◆ **ASSIGNMENT**
Your answer should be every line from the records that contains "index".

(Source records)

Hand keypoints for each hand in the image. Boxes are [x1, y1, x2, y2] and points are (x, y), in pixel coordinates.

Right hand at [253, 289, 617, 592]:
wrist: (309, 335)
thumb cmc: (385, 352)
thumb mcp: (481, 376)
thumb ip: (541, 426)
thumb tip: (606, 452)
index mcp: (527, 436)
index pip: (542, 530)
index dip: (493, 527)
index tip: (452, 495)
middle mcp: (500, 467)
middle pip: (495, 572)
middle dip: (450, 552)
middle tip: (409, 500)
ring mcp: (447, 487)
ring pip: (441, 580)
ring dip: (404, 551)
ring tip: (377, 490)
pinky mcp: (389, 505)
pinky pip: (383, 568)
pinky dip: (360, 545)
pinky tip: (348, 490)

---

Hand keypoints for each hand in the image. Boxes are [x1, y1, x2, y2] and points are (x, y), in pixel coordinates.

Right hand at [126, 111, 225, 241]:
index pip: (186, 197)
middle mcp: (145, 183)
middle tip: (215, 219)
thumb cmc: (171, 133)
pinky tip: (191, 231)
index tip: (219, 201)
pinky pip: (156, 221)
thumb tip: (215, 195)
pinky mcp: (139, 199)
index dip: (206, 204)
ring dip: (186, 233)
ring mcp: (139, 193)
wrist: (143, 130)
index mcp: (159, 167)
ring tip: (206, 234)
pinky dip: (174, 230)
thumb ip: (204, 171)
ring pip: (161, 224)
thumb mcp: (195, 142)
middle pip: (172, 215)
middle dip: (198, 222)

--

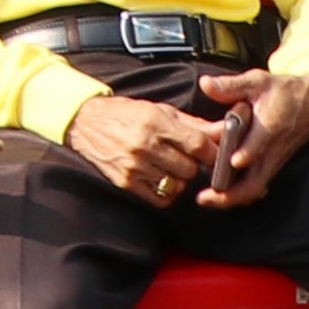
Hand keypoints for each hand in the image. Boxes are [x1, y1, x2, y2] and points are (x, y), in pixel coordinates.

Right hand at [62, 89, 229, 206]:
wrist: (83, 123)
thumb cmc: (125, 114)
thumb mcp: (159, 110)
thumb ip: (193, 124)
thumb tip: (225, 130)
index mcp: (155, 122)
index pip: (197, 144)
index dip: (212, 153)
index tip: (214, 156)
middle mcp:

◆ **SOLUTION FOR THIS EXERCISE**
index mcp: (527, 436)
index pip: (542, 530)
index dip: (493, 527)
index tip: (452, 495)
index pip: (186, 197)
index tip: (219, 201)
index dip: (206, 204)
index mcp: (159, 167)
index mcp: (155, 122)
index pip: (197, 144)
index dip: (212, 153)
index tip: (214, 156)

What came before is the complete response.